Less than two weeks after Army officials announced they plan to nix the service’s $6 billion battlefield network backbone, leaders are emphasizing the need to immediately move forward with alternate solutions in order to save troops’ lives.

Amid congressional inquiry, officials said Sept. 27 that the Warfighter Information Network-Tactical, or WIN-T, program would end as Army leaders reroute funding to alternate capabilities that are more agile, secure and threat-responsive. The move involves shifting nearly half a billion dollars in funding in order to better secure communications in the theater.

“We have two big problems. We have a ‘fight tonight’ issue; we have significant gaps in terms of complexity and vulnerabilities, in terms of the evolution of near-term threats,” Lt. Gen. Bruce Crawford, the Army‘s G-6/chief information officer, said Oct. 9 at the Association of the U.S. Army‘s annual meeting in Washington.

“There are vulnerabilities we know about now related specifically to anti-jam … so these resources are literally to buy things to fix the ‘fight tonight’ issue. The second part is fundamental process issues. The process we’ve been using to purchase IT is based on large platforms” instead of on the pace of technology.

Crawford said WIN-T and the Army’s related IT and communications problems are the product of more than a decade and a half at war, “a 16-year problem in need of a one-year solution” given the urgency of the situation. But in a broad-reaching, $6 billion morass, what gets addressed first, and where exactly will the money go in order to generate short-term answers?

A top priority will be “deconflicting mission command complexity,” said Gary Martin, program executive officer for command, control and communications-tactical. “If you go to any of our [combat training centers], on average it takes 40 to 50 hours just to bring up network. And that’s [because of] a combination of things,” including the complexity of the network and the need to manually configure networks — something that increasingly must be done in short order, on the move.

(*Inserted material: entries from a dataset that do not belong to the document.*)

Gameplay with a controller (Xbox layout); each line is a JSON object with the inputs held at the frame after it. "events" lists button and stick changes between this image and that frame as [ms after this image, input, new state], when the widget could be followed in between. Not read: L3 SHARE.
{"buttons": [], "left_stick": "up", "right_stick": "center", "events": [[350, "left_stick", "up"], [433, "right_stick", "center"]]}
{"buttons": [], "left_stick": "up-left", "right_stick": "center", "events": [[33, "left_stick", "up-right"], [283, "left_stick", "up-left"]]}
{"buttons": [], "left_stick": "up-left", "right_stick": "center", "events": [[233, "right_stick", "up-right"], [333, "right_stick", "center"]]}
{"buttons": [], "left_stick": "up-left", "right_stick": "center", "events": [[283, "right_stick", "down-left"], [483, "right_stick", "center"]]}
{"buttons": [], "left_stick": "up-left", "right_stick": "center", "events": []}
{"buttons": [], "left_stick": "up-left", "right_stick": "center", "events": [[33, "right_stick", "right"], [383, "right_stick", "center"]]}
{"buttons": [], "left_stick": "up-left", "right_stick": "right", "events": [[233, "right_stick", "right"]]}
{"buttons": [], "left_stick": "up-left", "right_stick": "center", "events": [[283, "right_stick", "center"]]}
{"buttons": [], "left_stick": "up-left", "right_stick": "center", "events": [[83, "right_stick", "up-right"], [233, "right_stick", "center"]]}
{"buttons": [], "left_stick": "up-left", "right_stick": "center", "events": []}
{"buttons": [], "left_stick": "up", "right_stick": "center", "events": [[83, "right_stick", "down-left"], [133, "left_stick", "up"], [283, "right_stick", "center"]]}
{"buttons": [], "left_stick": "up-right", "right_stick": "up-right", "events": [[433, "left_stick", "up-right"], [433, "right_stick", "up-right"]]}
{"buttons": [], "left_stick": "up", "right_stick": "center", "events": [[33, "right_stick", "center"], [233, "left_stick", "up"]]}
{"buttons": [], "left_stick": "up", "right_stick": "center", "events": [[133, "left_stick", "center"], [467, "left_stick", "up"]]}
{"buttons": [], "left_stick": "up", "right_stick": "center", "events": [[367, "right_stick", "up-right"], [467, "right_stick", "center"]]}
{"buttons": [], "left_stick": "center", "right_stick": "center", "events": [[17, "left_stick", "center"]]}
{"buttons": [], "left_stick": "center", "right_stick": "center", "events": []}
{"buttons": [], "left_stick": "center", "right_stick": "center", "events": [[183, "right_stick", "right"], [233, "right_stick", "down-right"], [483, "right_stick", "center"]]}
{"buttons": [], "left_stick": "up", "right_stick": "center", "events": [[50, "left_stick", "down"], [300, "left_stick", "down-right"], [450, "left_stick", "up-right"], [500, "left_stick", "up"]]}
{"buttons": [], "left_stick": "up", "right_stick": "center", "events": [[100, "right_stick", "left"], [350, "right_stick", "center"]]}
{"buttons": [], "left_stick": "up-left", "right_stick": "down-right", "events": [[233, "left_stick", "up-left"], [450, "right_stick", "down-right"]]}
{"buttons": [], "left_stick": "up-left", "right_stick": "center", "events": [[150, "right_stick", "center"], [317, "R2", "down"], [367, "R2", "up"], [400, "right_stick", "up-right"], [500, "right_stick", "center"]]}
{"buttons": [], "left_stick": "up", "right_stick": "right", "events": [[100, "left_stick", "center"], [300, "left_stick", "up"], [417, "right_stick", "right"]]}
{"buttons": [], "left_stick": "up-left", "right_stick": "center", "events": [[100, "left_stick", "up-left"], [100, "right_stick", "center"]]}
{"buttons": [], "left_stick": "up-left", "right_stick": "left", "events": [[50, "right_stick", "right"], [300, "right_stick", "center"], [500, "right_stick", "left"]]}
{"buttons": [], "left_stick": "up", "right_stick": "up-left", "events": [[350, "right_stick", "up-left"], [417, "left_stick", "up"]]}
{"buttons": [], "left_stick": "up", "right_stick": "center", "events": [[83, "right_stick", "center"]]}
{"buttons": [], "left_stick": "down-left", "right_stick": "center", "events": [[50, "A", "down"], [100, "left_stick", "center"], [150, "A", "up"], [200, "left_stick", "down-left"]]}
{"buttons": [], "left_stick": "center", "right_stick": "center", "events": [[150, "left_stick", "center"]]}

To streamline, the Army is targeting tools and technology that are less complicated and easier for soldiers on the ground to operate. It’s a problem Crawford and other Army leaders acknowledged has taken a long time and concerted effort to attempt to fix.

Other key areas of emphasis involve toughening troops against interference with satellite communications, including through more use of tropospheric transmission capabilities that extend the network and enable communication amid loss of satellite communication. And then there’s the push to simplify and restructure command posts themselves, making them lighter, more mobile and less susceptible to enemies intercepting signatures and communications that reveal soldiers’ locations.

“There’s a transport piece, a mission command suite part of this, and fixing the command post problem — we can’t wish it away,” Crawford said.

“Peer adversaries have been developing [capabilities] — not just electronic warfare and cyber — with the ability to link sensor to shooter. They’re able to sense us and link to direct and indirect fire capabilities that can kill. Survivability of the command post is based on real threats and the realization that while fighting 16 years of combat, our peers have also gone to school on us and developed capabilities that put us at significant risk if we don’t mitigate that risk.”